── Texte proposé

Le gouvernement britannique a annoncé la suspension d'une aide financière à la Police syrienne libre après que la BBC a révélé qu'il existait une certaine proximité entre cette organisation et des groupes djihadistes.

Les médias de masse seraient-ils en train de changer leur storytelling sur le conflit en Syrie ? Dans une enquête titrée «Les djihadistes pour lesquels vous payez», la BBC se penche ce 4 décembre dans son magazine Panorama  sur les relations troublantes qu'entretient la Police syrienne libre (Free Syrian Police, FSP), financée par le ministère des Affaires étrangères du Royaume-Uni et d'autres pays occidentaux, avec des organisations terroristes.

────
── Extrait de données

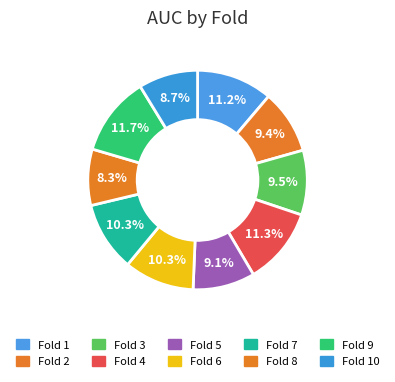

Count the number of slices in the pie.

10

────

(Exercices)
1. D'après le texte sur la Police syrienne libre, pour quelle raison le gouvernement britannique a-t-il suspendu son aide financière à cette organisation ?
2. Quel titre porte l'enquête de la BBC mentionnée dans le texte proposé ?
3. Relevez dans le texte sur la Police syrienne libre toutes les dénominations sous lesquelles cette organisation est nommée.

(Corrigé)
1. Il l'a suspendue parce que la BBC a révélé une certaine proximité entre la Police syrienne libre et des groupes djihadistes.

2. «Les djihadistes pour lesquels vous payez».

3. Police syrienne libre, Free Syrian Police, FSP.